(Items from a dataset)
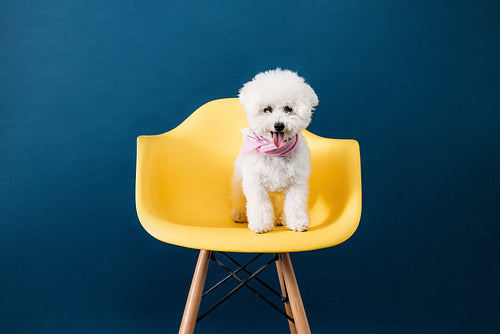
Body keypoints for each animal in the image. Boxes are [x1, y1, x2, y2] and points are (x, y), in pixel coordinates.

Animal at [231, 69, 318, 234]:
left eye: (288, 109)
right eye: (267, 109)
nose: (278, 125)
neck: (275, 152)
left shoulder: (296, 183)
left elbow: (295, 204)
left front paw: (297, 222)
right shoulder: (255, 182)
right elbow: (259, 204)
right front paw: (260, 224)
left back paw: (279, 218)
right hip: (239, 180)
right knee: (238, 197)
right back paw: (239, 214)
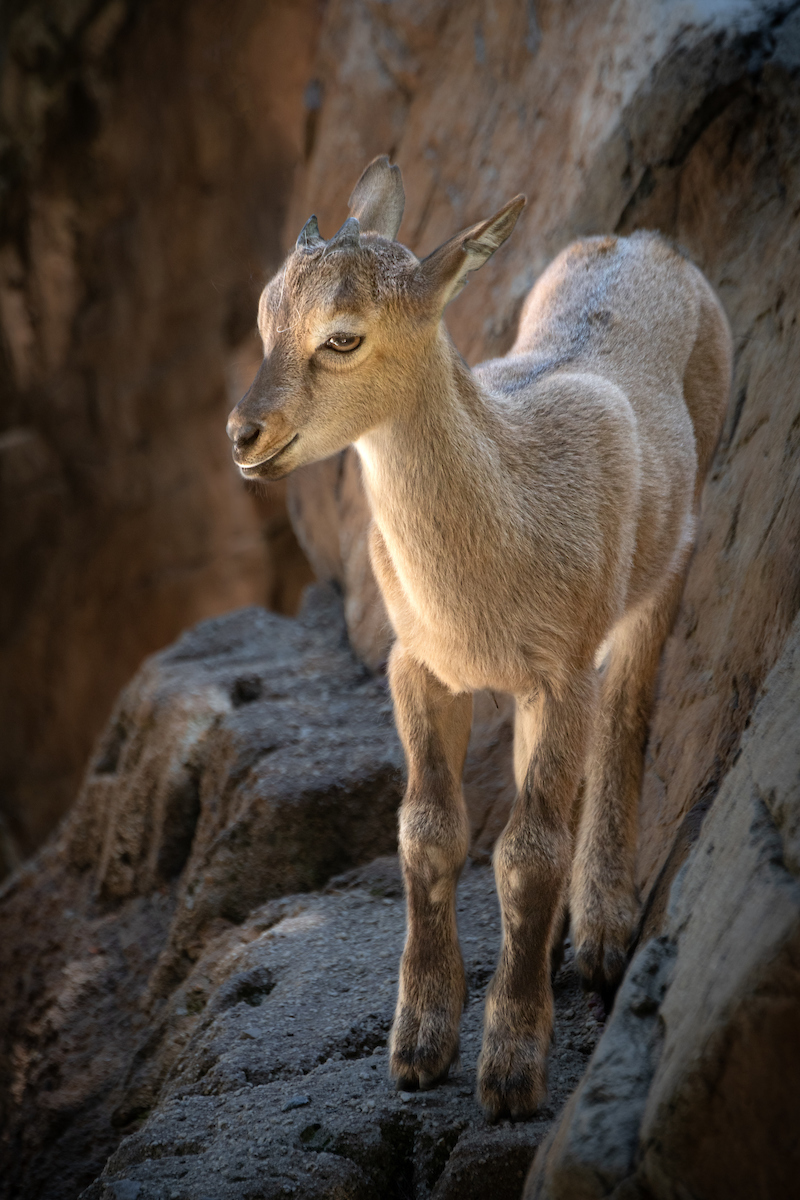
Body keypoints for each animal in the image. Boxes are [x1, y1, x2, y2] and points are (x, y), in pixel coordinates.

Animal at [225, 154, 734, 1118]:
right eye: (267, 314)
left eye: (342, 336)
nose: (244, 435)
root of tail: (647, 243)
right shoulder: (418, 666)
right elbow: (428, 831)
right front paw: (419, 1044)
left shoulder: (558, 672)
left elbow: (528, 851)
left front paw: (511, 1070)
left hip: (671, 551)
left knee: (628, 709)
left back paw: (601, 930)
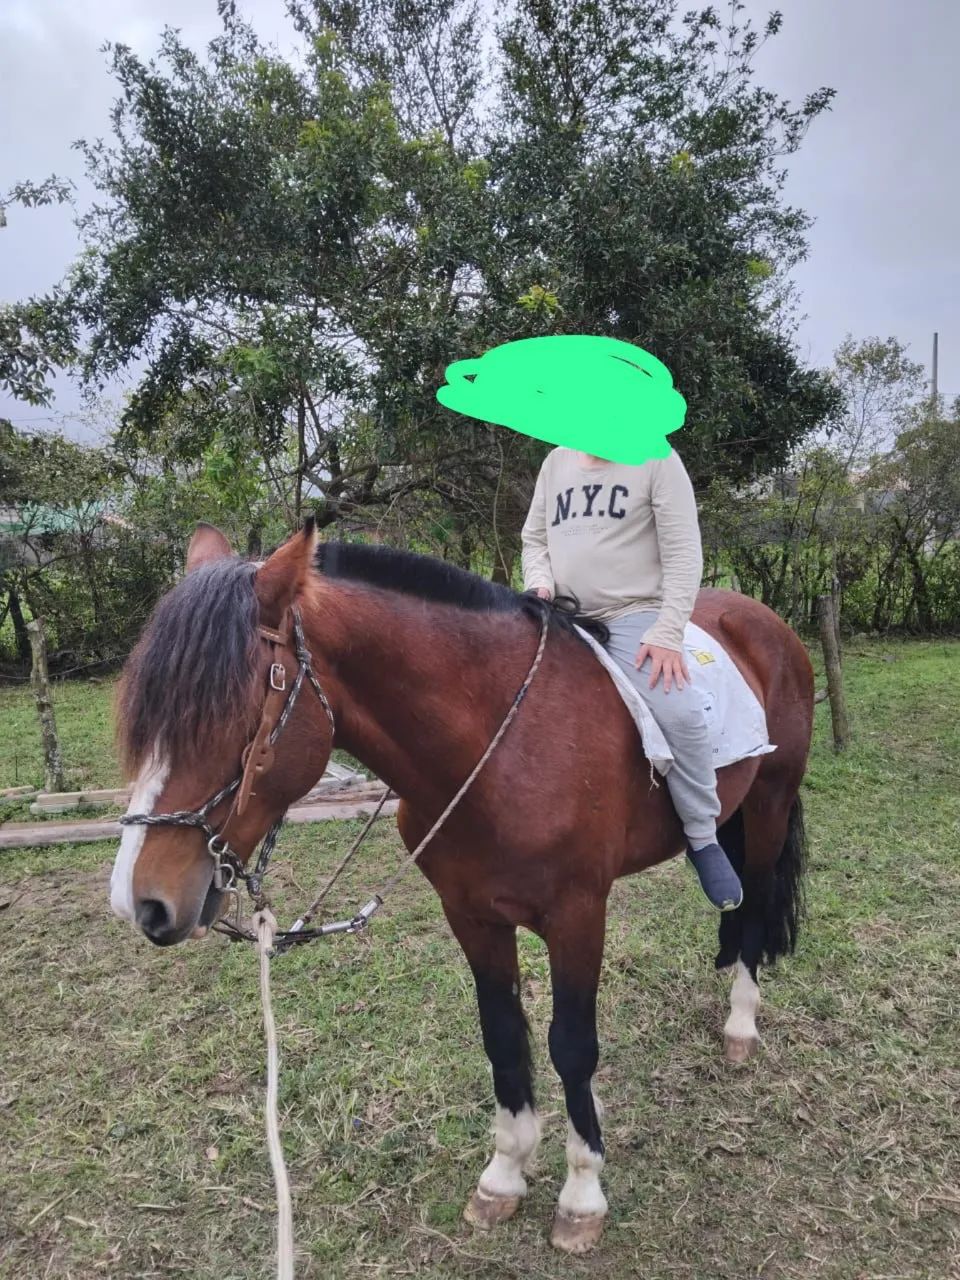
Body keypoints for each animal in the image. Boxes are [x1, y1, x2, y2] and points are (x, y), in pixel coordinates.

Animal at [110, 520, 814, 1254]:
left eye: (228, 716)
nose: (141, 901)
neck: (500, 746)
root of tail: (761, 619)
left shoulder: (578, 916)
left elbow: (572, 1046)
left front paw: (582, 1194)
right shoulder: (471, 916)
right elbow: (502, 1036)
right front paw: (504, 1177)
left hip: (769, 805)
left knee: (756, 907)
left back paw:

(Task instructions)
Write the records above out again exactly, but not the pictures.

(Output for this exercise)
Body keypoints for each animal in the image. Boxes are [x1, y1, x2, y2] and points are (x, y), in pixel coordinates.

Animal at [231, 69, 318, 234]:
left eye: (288, 109)
right eye: (267, 109)
nose: (278, 125)
neck: (275, 152)
left shoulder: (296, 183)
left elbow: (295, 204)
left front paw: (297, 222)
right shoulder: (255, 182)
right elbow: (259, 204)
right front paw: (260, 224)
left back paw: (279, 218)
right hip: (239, 180)
right knee: (238, 197)
right back paw: (239, 214)
Body keypoints for each animal in the image. Boxes are [x1, y1, x2, y2] and points are (x, y), in pixel coordinates.

Animal at [225, 154, 734, 1118]:
right eye: (267, 314)
left eye: (342, 336)
nose: (244, 435)
root of tail: (647, 243)
right shoulder: (418, 666)
right elbow: (428, 831)
right front paw: (419, 1044)
left shoulder: (558, 672)
left elbow: (528, 851)
left front paw: (511, 1070)
left hip: (671, 551)
left knee: (628, 709)
left back paw: (601, 930)
Body keypoints for each animal in the image. Boxes are [x1, y1, x2, y2] and points are (x, y), in pixel coordinates.

Animal at [110, 520, 814, 1254]:
left eye: (228, 716)
nose: (141, 901)
neck: (500, 746)
root of tail: (761, 619)
left shoulder: (578, 916)
left elbow: (572, 1046)
left front paw: (582, 1194)
right shoulder: (471, 916)
right elbow: (502, 1036)
right front paw: (504, 1177)
left hip: (769, 805)
left knee: (756, 907)
left back paw:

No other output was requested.